Il pastore aveva diritto a una parte del prodotto del gregge (I Cor. 9:7) e spesso il suo salario era pagato in natura, con animali (Gen. 30:28, 31-33; 31:41), ma a volte anche in denaro. (Zacc. 11:7, 12) In certi casi doveva risarcire i danni (Gen. 31:39), tuttavia sotto il patto della Legge non era richiesto risarcimento per l’animale sbranato da una bestia feroce. — Eso. 22:13.
Quello che si è detto a proposito dei pastori vale anche per i mandriani. L’occupazione di questi ultimi non era di badare a pecore e capre come i pastori, ma a mandre di bovini, asini, cammelli e porci. — Gen. 12:16; 13:7, 8; Matt. 8:32, 33.
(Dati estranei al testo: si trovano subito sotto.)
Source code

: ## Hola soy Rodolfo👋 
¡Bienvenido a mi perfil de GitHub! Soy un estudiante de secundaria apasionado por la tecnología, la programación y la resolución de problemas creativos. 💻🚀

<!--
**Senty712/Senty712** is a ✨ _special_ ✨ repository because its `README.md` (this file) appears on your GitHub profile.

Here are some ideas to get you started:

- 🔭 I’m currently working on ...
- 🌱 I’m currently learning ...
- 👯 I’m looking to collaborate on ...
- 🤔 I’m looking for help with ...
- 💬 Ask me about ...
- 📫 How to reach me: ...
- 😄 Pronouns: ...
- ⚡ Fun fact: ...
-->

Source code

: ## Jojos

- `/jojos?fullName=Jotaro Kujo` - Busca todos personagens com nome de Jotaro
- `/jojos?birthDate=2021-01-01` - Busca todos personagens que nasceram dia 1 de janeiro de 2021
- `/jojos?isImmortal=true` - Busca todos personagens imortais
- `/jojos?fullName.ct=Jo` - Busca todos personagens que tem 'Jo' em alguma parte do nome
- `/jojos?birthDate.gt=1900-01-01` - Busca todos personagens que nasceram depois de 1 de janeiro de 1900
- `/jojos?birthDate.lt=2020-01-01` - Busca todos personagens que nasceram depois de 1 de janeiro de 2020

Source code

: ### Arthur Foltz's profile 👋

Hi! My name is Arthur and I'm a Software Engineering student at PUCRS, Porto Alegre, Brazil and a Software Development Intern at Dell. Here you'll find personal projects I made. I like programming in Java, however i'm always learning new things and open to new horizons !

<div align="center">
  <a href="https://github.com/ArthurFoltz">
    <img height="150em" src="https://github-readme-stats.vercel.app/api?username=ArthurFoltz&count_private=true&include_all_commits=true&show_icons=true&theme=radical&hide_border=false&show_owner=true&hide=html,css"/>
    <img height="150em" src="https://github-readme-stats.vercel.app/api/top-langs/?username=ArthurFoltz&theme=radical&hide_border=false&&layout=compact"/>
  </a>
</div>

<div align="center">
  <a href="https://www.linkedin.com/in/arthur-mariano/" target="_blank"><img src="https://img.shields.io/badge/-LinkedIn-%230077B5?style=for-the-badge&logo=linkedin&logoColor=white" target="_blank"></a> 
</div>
USO FIGURATIVO E ILLUSTRATIVO
Geova è un Pastore che ha amorevole cura delle sue pecore, cioè del suo popolo. (Sal. 23:1-6; 80:1; Ger. 31:10; Ezec. 34:11-16; I Piet. 2:25) Suo Figlio Gesù Cristo è il “grande pastore” (Ebr. 12:20) e il “capo pastore”, sotto la cui direttiva, nelle congregazioni cristiane, i sorveglianti pascono il gregge di Dio, volontariamente, altruisticamente e premurosamente. (I Piet. 5:2-4) Gesù disse di essere il “pastore eccellente”, che ha realmente compassione per le “pecore” e lo ha dimostrato cedendo la sua anima per loro. (Giov. 10:11; vedi Matteo 9:36). Ma, come era stato predetto, colpendo il “pastore eccellente” il gregge si sarebbe disperso. — Zacc. 13:7; Matt. 26:31.